The private donor who covered paychecks did something practical under difficult circumstances, and yet the reaction from critics obsessed with any tie to the current administration was predictably vicious. The New York Times the donation a “potential violation of federal law.” Commenters accused the donor of trying to buy influence over the military, while ignoring far more routine private funding of government activities. That selective moral panic underscored the point that “They love soldiers the most when we’re dead.”
We cheer troops at ball games and pat a veteran on the back with the familiar line “Thanks for your service,” but many Americans would rather not see their kids choose the profession. Career soldiers who serve 20 years face a reality few civilians understand: they carry burdens from conflicts Congress never clearly authorized and then must compete for scarce jobs after their service. Casual compliments at networking events and interviews often mask a deeper social preference for other career paths, leaving long-serving veterans economically vulnerable during political standoffs.
Hypocrisy showed up when critics denounced a private citizen helping troops while staying silent about an industry group paying for senior officers’ travel to the Association of the U.S. Army annual meeting. That event is a massive showcase of hardware and influence, and private funding covered attendance costs when travel rules tightened during the shutdown. Yet outrage flared only when a donation directly eased soldiers’ immediate financial pain. The inconsistency reveals political bias more than principled concern.
If one believes private gifts to reduce hardship for service members are suspect, the same standard must apply to private organizations underwriting official travel and museum programs that otherwise lack congressional funding. Instead, many apply a partisan filter: private help to troops is suspect if it might be politically useful to opponents, but private help to industry-aligned events is business as usual. That double standard robs the discussion of any moral clarity.
The richer pay more in taxes already, but beyond taxation some wealthy Americans still step forward to solve problems the government creates or neglects. When a private individual chooses to put money where it matters to families with a service member on the line, it deserves measured respect rather than performative outrage. Had the donor chosen to support other federal functions, the chorus of critics might have been notably quieter.
Service members endure the costs of ambiguous missions and bear the loss when politics results in unpaid paychecks; they “are good enough to fight your wars, bury their friends, and carry the silence of it all for the rest of their lives,” but [my words now] not get paid by the generosity of an American who is more concerned for their plight than Senate Democrats. That painful reality should sharpen our public expectations for Congress to do its basic job: fund the military reliably, without turning checks into bargaining chips.

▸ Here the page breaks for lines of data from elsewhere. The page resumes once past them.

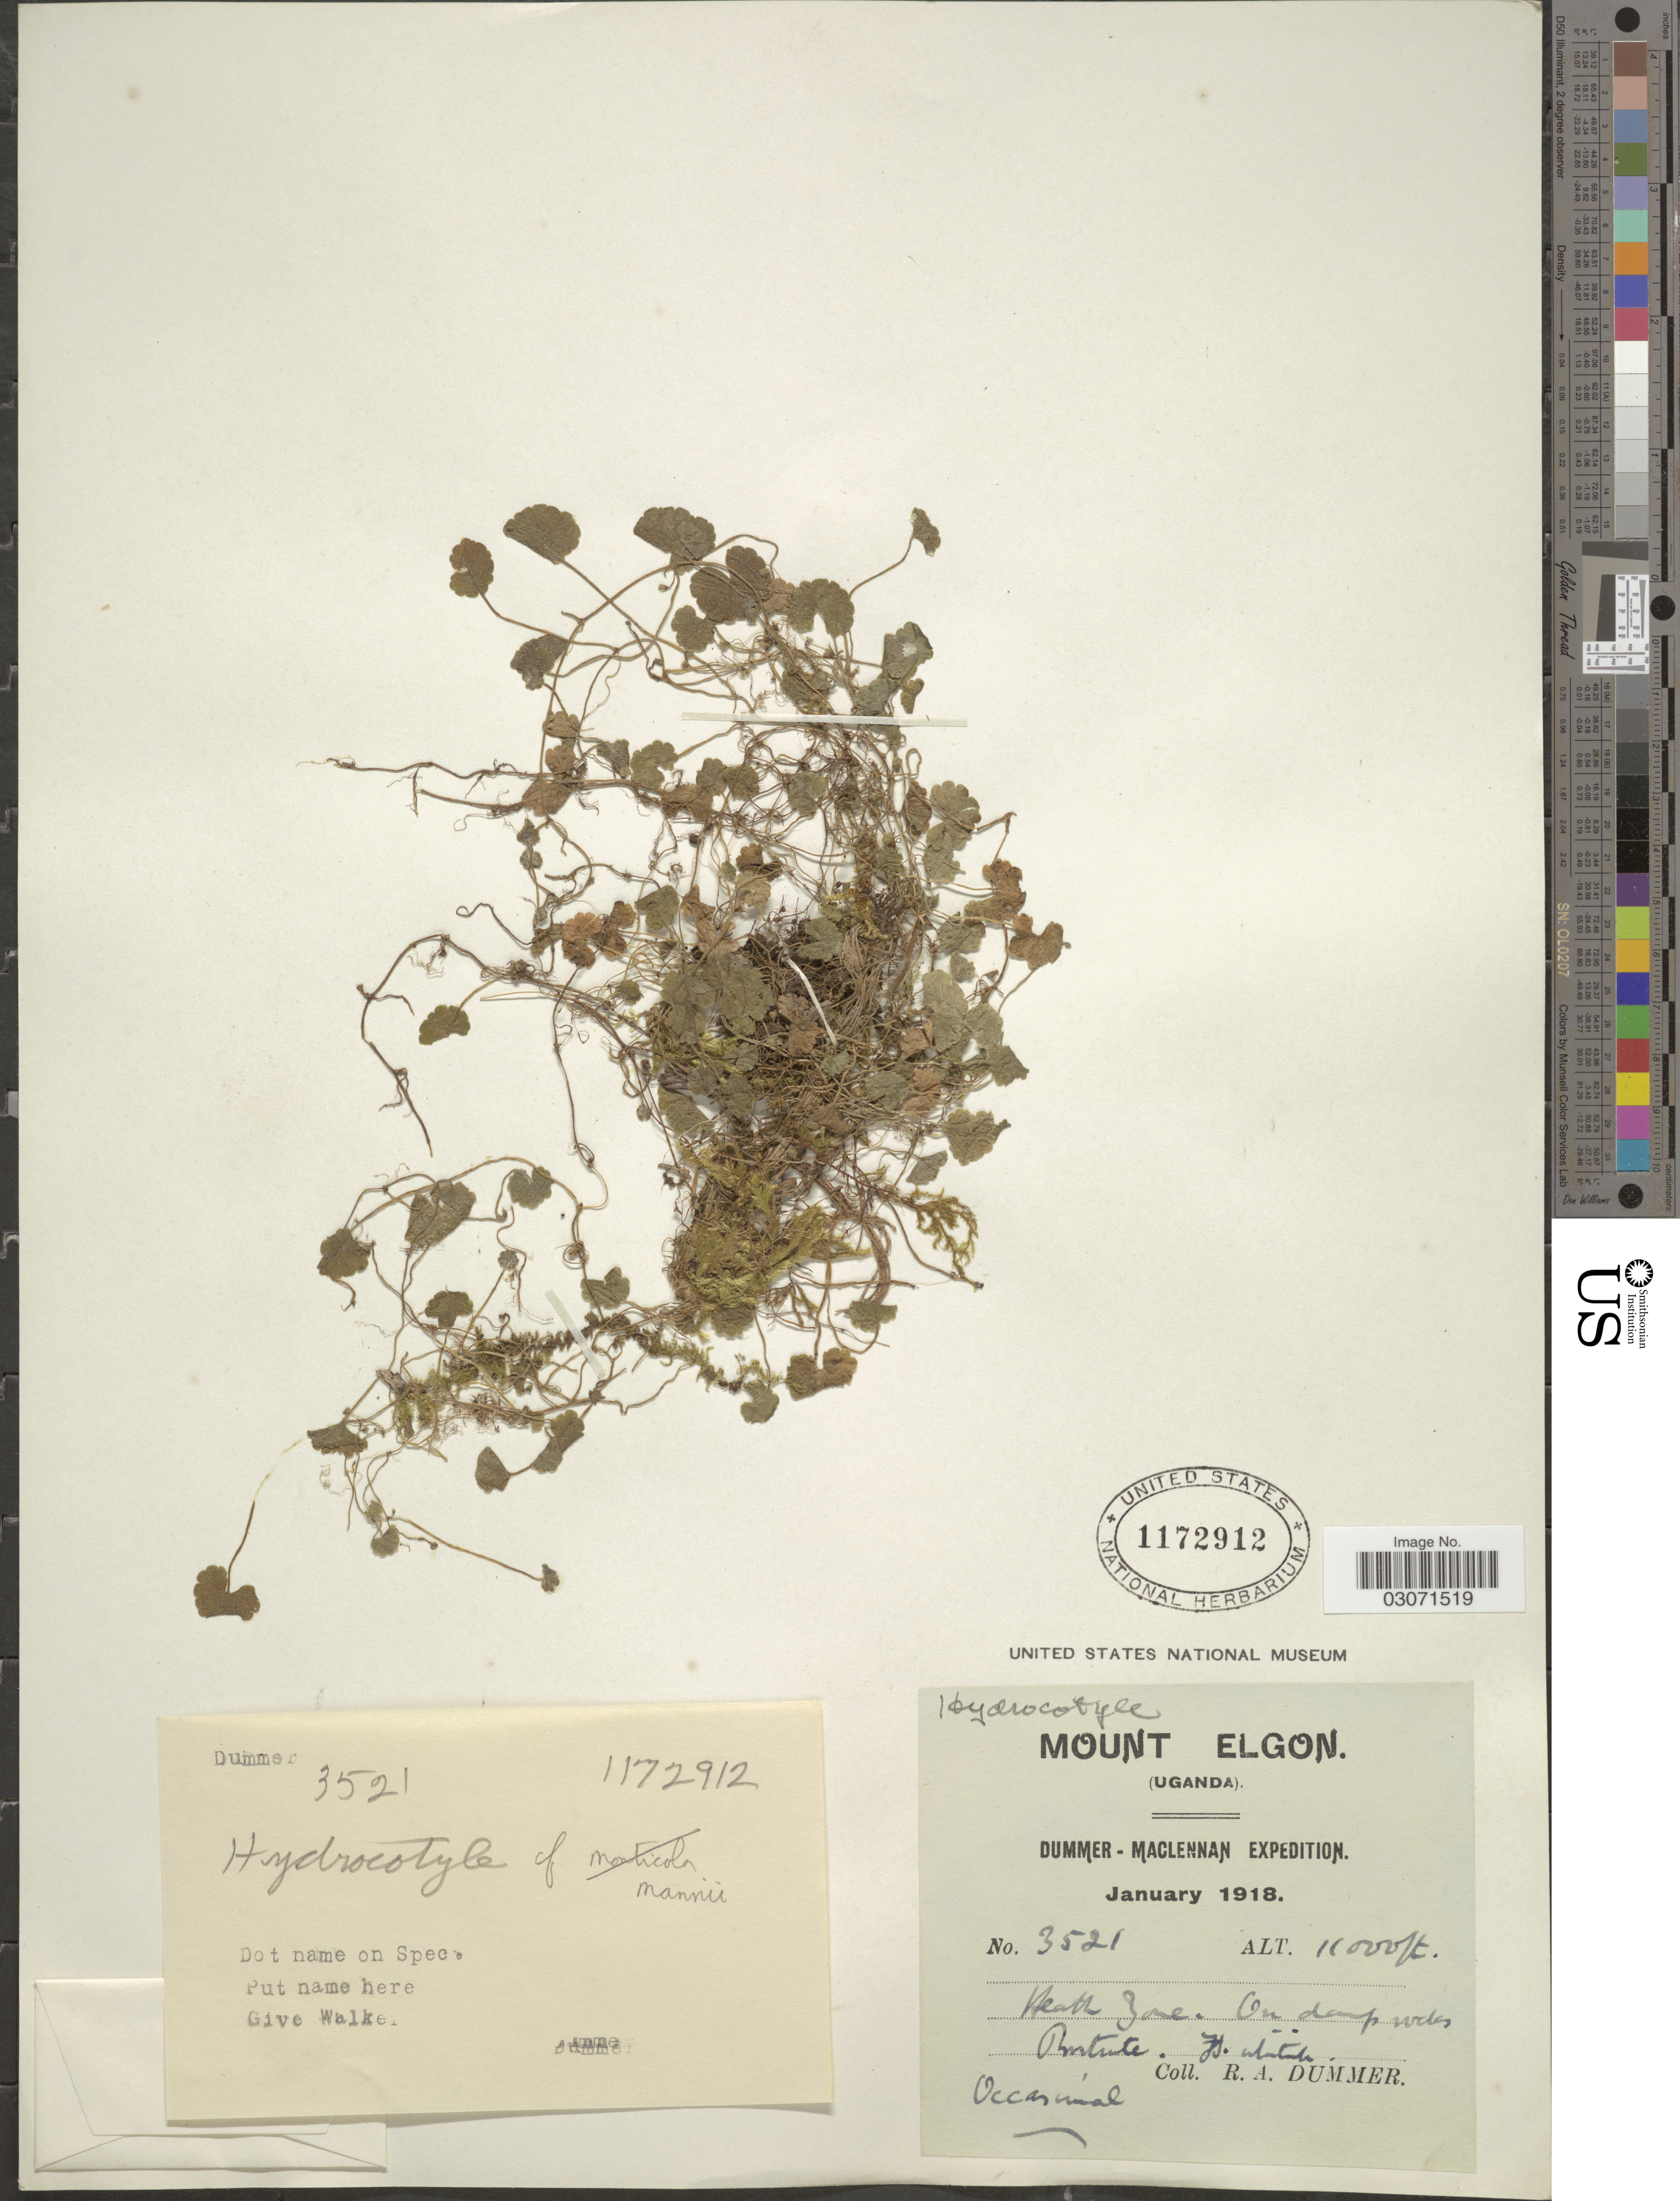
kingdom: Plantae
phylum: Tracheophyta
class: Magnoliopsida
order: Apiales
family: Araliaceae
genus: Hydrocotyle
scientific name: Hydrocotyle sp.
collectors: R. Dümmer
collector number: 3521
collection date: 1918-01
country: Uganda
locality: Mount Elgon. Heath Zone.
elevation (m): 3353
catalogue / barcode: US 1172912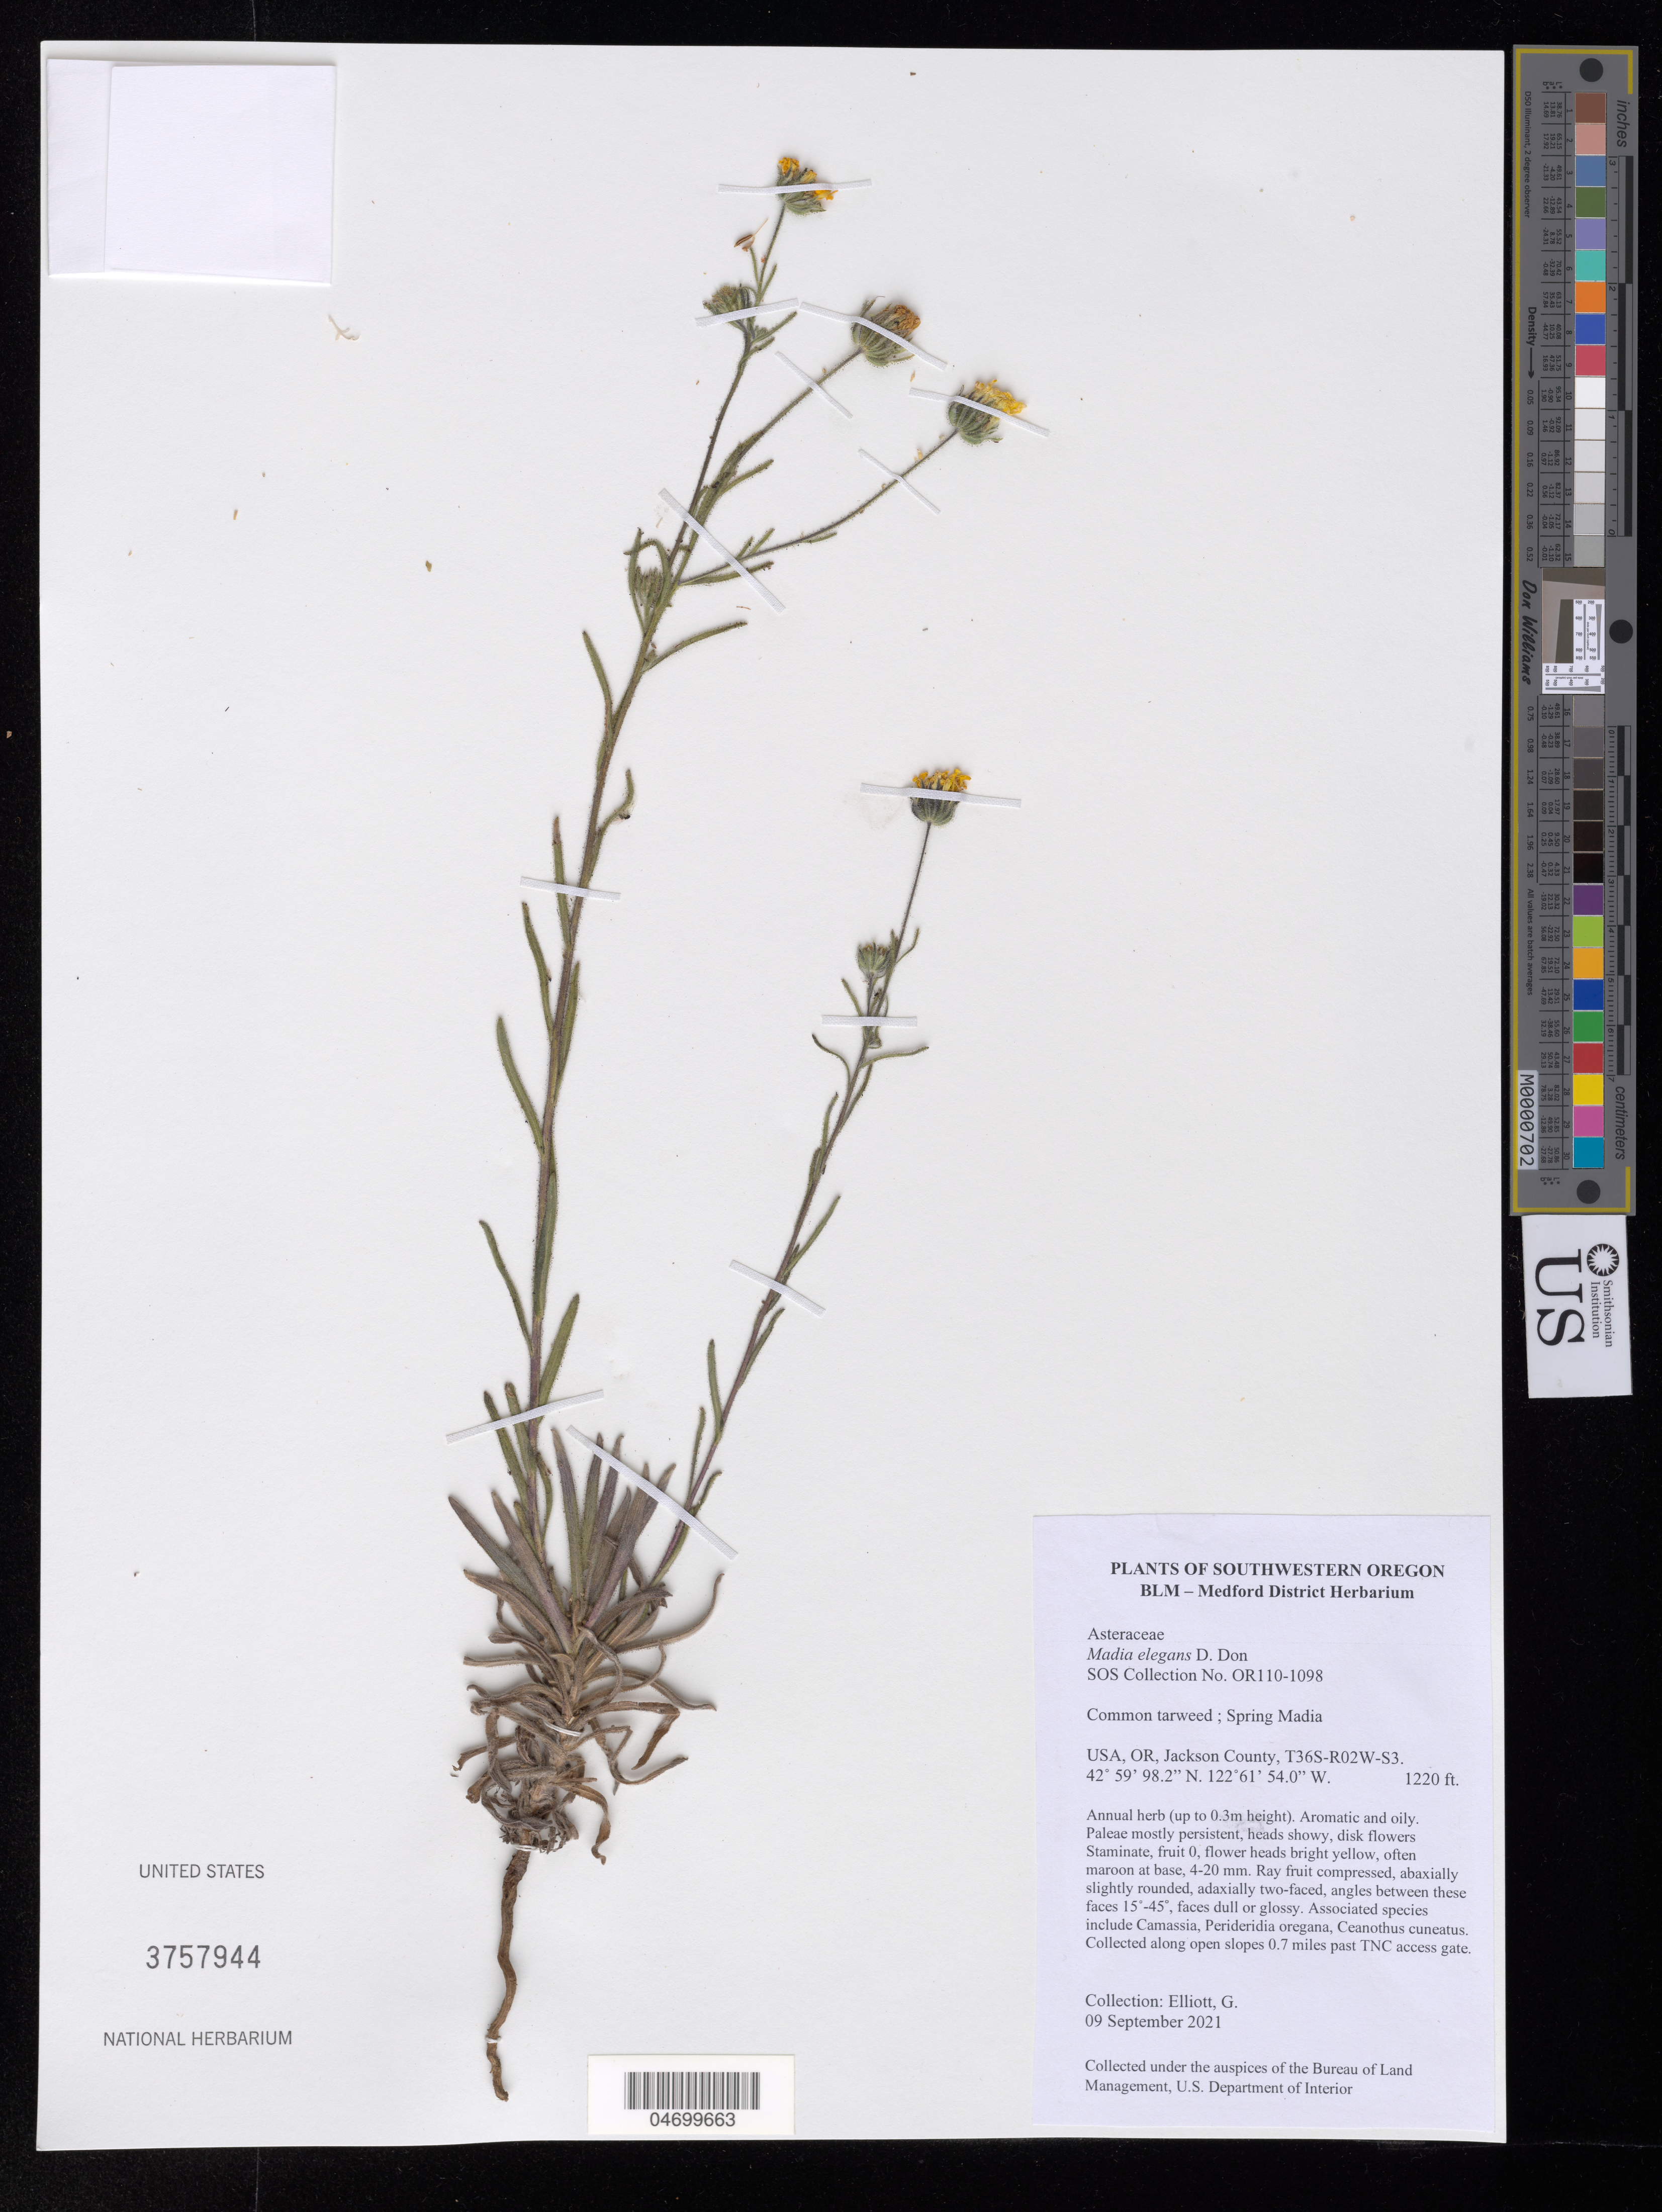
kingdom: Plantae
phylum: Tracheophyta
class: Magnoliopsida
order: Asterales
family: Asteraceae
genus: Madia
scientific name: Madia elegans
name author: (Greene) H.M. Hall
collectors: G. Elliott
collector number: OR110-1098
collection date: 2021-09-09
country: United States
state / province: Oregon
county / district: Jackson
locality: T36S-R02W-S3, 0.7 mi. past TNC access gate.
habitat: With Camassia sp., Perideridia oregana, Ceanothus cuneatus.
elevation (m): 372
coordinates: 42 59 98.2 N, 122 61 54 W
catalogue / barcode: US 3757944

Rather than weaponize military families for political theater, elected leaders should treat troops the way the country says it does—by ensuring pay and benefits are uninterrupted. Practical acts of generosity matter, but they are a poor substitute for steady, accountable government action that treats those who serve with the consistent respect and security they deserve. The public can cheer on Veterans Day, but real patriotism shows up when leaders prevent unpaid families from worrying whether the next payday will come.